SUPPLIED DATA: Begin

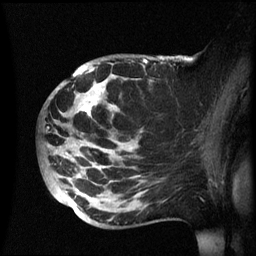
Breast MRI (dynamic contrast-enhanced), one sagittal slice; slice 35 of 60 in the series (ordered by position); dynamic contrast-enhanced series, image 2 of 3 at this slice position (ordered by acquisition); 1.5 T; TE 4.2 ms, TR 8.4 ms; 2.4 mm slice thickness; 256 × 256 image matrix, field of view 230 × 230 mm. Patient: female, 49 years.
Annotated regions visible in this slice (semi-automatic segmentation, software-assisted and operator-edited):
- analysis volume of interest (the breast-tissue region the enhancement analysis was run in; not a lesion): bounding box [x1, y1, x2, y2] px = [41, 55, 174, 229]
- tumour enhancement mask (voxels above the 70 % enhancement threshold inside the analysis volume of interest): [78, 60, 147, 149]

SUPPLIED DATA: End

**EXERCISE**
Everything from the line with "Annotated regions visible" to the last line of the data is what to return, word for word; leave out the rest.

**WRITTEN ANSWER**
Annotated regions visible in this slice (semi-automatic segmentation, software-assisted and operator-edited):
- analysis volume of interest (the breast-tissue region the enhancement analysis was run in; not a lesion): bounding box [x1, y1, x2, y2] px = [41, 55, 174, 229]
- tumour enhancement mask (voxels above the 70 % enhancement threshold inside the analysis volume of interest): [78, 60, 147, 149]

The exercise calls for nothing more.